## Material to process
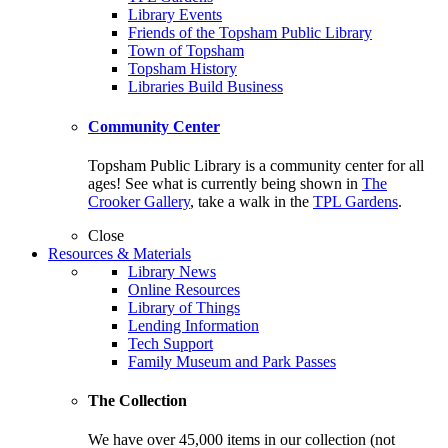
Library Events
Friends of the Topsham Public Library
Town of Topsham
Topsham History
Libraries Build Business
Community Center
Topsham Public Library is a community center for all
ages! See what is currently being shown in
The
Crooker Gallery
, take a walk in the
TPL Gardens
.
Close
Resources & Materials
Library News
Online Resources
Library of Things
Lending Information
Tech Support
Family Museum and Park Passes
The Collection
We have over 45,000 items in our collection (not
==
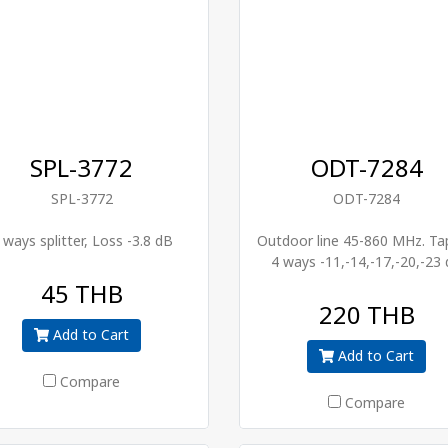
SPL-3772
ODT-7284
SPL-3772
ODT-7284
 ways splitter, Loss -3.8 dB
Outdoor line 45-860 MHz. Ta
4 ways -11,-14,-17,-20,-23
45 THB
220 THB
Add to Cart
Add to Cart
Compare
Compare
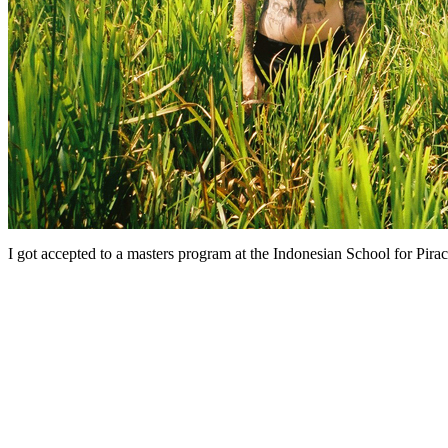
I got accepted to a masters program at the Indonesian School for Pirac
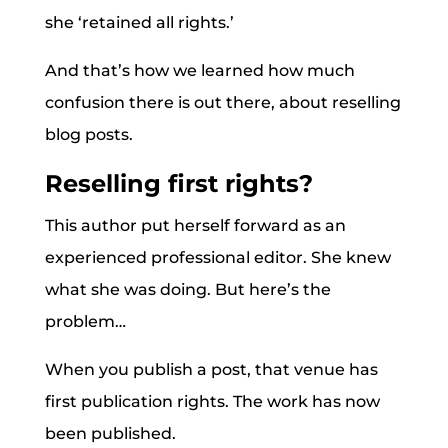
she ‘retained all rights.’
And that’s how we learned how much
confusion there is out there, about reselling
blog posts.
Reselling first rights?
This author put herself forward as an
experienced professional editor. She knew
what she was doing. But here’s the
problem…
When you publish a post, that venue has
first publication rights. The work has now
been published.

## Problem to work on
Copy the listing lines word for word, beginning at the line that contains "Library Events" and stopping after the line that contains "Library of Things".

## Solution for this exercise
Library Events
Friends of the Topsham Public Library
Town of Topsham
Topsham History
Libraries Build Business
Community Center
Topsham Public Library is a community center for all
ages! See what is currently being shown in
The
Crooker Gallery
, take a walk in the
TPL Gardens
.
Close
Resources & Materials
Library News
Online Resources
Library of Things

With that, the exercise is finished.